--- START OF RECORDS PROVIDED ---
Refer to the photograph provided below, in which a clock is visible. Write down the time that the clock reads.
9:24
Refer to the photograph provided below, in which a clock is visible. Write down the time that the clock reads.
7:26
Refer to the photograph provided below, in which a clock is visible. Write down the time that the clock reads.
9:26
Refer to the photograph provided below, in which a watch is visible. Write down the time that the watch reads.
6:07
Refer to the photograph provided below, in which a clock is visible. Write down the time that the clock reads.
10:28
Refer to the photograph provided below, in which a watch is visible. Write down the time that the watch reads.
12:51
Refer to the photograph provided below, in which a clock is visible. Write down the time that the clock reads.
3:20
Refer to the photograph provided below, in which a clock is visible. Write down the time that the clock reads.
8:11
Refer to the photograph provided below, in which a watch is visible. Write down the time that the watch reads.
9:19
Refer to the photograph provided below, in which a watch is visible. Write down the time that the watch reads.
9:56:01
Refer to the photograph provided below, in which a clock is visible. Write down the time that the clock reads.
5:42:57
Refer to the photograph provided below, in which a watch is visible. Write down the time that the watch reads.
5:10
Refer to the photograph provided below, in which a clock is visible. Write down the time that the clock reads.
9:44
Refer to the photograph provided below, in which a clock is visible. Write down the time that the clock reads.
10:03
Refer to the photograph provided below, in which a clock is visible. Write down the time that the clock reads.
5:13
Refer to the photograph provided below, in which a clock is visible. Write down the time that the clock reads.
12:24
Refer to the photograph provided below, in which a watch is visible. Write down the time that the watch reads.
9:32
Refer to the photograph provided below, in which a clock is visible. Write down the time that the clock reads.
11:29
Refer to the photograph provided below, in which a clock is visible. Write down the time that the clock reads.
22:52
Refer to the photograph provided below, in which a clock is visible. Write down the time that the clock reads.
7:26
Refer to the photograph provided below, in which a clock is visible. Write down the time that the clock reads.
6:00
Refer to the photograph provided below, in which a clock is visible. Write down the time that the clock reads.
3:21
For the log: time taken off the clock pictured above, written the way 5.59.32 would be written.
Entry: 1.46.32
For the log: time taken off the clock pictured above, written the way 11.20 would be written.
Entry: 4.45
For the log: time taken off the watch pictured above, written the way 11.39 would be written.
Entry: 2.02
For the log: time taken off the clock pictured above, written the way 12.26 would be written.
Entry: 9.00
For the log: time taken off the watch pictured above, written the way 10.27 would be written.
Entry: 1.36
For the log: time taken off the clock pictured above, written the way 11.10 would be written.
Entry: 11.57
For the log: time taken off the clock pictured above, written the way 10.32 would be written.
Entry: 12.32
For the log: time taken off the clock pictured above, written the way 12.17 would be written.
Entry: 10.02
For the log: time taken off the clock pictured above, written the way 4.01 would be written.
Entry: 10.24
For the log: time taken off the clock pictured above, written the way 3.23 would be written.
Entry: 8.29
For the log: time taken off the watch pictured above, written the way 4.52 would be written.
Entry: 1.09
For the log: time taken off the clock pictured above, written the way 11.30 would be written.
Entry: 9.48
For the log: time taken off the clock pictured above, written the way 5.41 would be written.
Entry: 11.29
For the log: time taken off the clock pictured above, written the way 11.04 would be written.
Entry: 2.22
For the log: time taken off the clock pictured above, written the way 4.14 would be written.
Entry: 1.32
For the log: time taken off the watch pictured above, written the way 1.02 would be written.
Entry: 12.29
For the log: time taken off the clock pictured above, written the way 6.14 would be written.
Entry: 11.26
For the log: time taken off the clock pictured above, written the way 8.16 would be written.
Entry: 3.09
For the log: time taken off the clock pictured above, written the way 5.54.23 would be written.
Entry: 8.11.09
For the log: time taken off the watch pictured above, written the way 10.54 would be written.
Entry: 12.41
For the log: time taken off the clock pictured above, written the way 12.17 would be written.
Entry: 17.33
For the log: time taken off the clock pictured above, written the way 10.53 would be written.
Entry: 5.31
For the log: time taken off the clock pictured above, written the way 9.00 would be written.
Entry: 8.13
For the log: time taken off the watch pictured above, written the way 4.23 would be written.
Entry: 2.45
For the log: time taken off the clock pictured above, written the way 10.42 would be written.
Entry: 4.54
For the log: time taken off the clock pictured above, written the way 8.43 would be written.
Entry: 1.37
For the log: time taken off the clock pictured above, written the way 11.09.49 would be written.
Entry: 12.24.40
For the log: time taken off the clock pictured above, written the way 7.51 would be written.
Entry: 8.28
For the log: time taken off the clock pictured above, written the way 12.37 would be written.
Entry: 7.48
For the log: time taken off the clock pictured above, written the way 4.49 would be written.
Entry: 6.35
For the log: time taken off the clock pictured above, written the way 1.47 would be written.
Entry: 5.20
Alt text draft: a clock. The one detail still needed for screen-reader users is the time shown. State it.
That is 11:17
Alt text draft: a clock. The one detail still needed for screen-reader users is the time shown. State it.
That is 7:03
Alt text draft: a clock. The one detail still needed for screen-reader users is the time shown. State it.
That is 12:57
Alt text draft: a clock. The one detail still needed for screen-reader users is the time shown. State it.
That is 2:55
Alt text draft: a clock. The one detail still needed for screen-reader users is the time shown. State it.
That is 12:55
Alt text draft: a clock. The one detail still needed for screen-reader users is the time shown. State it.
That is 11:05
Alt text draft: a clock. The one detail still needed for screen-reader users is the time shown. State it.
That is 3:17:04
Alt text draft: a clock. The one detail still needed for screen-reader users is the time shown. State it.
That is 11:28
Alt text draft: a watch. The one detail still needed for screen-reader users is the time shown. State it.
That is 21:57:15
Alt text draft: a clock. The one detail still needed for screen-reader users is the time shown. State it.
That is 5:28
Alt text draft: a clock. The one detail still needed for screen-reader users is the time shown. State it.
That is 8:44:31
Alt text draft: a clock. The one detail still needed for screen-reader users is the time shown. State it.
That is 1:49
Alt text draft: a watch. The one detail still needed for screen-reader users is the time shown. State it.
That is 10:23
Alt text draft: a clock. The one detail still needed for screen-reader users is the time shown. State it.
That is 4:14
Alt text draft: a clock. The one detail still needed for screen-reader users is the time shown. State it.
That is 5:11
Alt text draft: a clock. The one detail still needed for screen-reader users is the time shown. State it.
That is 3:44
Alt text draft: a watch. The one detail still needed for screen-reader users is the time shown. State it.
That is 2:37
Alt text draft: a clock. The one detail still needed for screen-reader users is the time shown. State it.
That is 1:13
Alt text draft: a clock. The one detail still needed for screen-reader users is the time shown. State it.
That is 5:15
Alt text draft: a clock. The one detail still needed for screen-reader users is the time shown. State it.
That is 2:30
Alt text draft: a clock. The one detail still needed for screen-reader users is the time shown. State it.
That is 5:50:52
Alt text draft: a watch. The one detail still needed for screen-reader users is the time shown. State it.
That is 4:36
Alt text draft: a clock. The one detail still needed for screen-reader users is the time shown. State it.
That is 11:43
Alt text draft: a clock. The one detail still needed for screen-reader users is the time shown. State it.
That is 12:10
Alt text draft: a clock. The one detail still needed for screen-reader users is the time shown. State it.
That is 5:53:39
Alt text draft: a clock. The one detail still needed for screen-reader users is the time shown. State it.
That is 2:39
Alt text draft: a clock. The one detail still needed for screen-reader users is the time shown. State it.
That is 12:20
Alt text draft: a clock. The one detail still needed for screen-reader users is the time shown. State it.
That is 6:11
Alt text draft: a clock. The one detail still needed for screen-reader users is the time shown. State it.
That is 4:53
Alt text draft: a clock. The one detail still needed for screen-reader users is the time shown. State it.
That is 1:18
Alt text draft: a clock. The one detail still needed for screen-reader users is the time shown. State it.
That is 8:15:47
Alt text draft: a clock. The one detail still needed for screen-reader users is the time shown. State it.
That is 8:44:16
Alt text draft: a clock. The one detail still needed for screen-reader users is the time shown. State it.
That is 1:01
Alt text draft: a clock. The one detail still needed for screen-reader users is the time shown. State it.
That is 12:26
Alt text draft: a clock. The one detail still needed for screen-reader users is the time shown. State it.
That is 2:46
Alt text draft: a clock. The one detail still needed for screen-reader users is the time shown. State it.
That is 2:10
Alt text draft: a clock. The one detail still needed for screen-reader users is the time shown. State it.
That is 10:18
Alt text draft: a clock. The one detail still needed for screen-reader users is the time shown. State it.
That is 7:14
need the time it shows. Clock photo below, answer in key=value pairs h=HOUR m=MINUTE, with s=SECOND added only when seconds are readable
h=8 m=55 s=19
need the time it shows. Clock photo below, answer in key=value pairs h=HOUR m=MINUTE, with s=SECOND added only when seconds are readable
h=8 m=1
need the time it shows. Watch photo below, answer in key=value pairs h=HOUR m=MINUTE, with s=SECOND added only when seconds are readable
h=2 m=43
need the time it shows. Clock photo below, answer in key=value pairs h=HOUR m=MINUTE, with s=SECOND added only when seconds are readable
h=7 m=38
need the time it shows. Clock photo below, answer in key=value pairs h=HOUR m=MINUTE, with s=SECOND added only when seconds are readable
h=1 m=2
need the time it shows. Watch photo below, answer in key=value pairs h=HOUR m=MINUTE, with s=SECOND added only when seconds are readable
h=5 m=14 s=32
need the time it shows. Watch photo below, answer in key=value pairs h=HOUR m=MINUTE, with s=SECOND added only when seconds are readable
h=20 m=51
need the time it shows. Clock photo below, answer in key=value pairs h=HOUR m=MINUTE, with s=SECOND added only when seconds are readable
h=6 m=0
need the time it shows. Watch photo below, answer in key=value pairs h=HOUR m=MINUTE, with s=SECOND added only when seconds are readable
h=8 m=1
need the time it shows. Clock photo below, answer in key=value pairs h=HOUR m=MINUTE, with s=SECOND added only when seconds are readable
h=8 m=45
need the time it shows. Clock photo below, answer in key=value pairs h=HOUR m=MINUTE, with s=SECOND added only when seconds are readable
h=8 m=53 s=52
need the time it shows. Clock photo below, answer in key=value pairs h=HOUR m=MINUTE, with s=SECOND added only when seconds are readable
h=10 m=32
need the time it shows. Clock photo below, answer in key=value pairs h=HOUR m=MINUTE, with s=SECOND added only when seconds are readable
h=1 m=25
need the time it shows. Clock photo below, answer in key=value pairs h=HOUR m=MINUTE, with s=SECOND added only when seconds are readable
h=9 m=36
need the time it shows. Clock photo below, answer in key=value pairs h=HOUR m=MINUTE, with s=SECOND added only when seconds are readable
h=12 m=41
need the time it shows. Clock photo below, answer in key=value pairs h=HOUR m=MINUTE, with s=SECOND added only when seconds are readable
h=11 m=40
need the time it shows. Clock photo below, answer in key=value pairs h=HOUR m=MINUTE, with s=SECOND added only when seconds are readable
--- END OF RECORDS PROVIDED ---
- [TASK DESCRIPTION]
Reproduce the lines from the one containing "4.01 would be written." through the one containing "Entry: 11.26", inclusive, substituting "For the record" for every occurrence of "For the log" and leaving all other text unaltered.

- [ANSWER TO THIS PROBLEM]
For the record: time taken off the clock pictured above, written the way 4.01 would be written.
Entry: 10.24
For the record: time taken off the clock pictured above, written the way 3.23 would be written.
Entry: 8.29
For the record: time taken off the watch pictured above, written the way 4.52 would be written.
Entry: 1.09
For the record: time taken off the clock pictured above, written the way 11.30 would be written.
Entry: 9.48
For the record: time taken off the clock pictured above, written the way 5.41 would be written.
Entry: 11.29
For the record: time taken off the clock pictured above, written the way 11.04 would be written.
Entry: 2.22
For the record: time taken off the clock pictured above, written the way 4.14 would be written.
Entry: 1.32
For the record: time taken off the watch pictured above, written the way 1.02 would be written.
Entry: 12.29
For the record: time taken off the clock pictured above, written the way 6.14 would be written.
Entry: 11.26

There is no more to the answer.